Les erreurs qui reviennent
| Erreur | Conséquence | Correction |
|---|---|---|
| Compter les renouvellements comme des acquisitions | Coût artificiellement bas | Ne compter que les nouveaux clients |
| Oublier les salaires commerciaux | Coût sous-estimé de moitié ou plus | Inclure la masse salariale chargée |
| Calculer sur un mois | Chiffre instable et ininterprétable | Raisonner par trimestre |
| S’arrêter à la moyenne globale | Les écarts entre canaux restent invisibles | Ventiler par origine |
| Juger sans la valeur client | Un bon coût paraît mauvais, ou l’inverse | Toujours rapporter à la LTV |
| Ne pas enregistrer l’origine | Aucune ventilation possible | Saisir la source dès le premier contact |
Une septième erreur mérite d’être isolée : chercher à faire baisser le coût d’acquisition à tout prix. Un coût très bas signale parfois un marché trop étroit ou une ambition trop faible. L’objectif n’est pas le coût le plus bas, c’est le volume le plus élevé à un coût qui reste soutenable au regard de la LTV.
Coût d’acquisition et Djaboo : ce que l’outil apporte
Djaboo est un logiciel de gestion tout-en-un pour TPE et PME. Sur cet indicateur, il fournit le dénominateur et une partie du numérateur.
Le module CRM enregistre les entreprises et les contacts avec leur date de création, ce qui permet de compter les nouveaux clients d’une période. Une source peut être renseignée sur chaque fiche, ce qui rend possible la ventilation par canal. Les dépenses se saisissent avec leur catégorie et leur date, ce qui permet d’isoler les postes commerciaux et marketing. Le ratio dépenses contre recettes met les deux en regard sur une même année.
Trois limites doivent être dites clairement. L’outil ne calcule pas le CAC : le rapprochement entre dépenses et nouveaux clients reste à faire. Il ne rattache pas automatiquement une dépense publicitaire à un canal d’acquisition. Et il ne connaît pas la valeur vie de vos clients, qui suppose un historique et des hypothèses de durée.

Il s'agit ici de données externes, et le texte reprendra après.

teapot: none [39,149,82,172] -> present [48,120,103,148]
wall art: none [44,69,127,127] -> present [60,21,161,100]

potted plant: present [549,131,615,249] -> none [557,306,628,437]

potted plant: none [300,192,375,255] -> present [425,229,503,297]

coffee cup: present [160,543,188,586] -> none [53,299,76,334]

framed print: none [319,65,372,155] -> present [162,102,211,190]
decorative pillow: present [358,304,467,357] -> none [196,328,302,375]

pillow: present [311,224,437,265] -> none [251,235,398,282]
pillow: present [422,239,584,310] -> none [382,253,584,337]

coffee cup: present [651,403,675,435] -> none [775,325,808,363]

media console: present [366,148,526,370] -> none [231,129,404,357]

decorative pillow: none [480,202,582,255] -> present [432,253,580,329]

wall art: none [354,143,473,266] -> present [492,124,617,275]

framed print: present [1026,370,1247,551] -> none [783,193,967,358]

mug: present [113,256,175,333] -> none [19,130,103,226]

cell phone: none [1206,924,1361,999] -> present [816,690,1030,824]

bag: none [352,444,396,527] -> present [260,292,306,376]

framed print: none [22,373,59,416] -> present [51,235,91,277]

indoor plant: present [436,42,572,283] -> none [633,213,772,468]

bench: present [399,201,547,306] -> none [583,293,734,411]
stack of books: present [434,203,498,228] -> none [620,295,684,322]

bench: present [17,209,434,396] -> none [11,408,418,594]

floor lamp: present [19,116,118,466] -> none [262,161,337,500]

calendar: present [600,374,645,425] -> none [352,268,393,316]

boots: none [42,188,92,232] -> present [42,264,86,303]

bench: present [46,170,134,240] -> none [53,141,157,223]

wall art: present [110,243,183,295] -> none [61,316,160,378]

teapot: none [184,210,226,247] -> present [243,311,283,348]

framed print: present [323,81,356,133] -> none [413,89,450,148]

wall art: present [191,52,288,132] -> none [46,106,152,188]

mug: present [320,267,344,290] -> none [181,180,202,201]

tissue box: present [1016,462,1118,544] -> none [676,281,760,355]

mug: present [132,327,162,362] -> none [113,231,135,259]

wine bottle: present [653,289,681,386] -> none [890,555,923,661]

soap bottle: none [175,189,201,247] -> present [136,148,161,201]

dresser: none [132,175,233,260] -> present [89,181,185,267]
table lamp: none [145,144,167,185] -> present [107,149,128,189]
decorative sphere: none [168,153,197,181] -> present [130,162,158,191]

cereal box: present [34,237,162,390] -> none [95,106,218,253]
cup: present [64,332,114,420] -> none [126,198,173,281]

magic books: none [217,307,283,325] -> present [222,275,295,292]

Ce qu’il faut retenir en 2026
Le coût d’acquisition client se calcule en divisant les dépenses commerciales et marketing d’une période par le nombre de nouveaux clients obtenus. Le trimestre est la bonne maille, et les salaires commerciaux font partie du calcul.
Ce chiffre ne se juge jamais seul. Il se rapporte à la LTV, la valeur du client dans la durée, avec un repère courant d’un rapport de trois, et au délai nécessaire pour récupérer la mise.
Enfin, la moyenne globale sert à suivre, la ventilation par canal sert à décider. C’est en comparant les canaux entre eux que les arbitrages deviennent évidents, et ils sont souvent contre-intuitifs.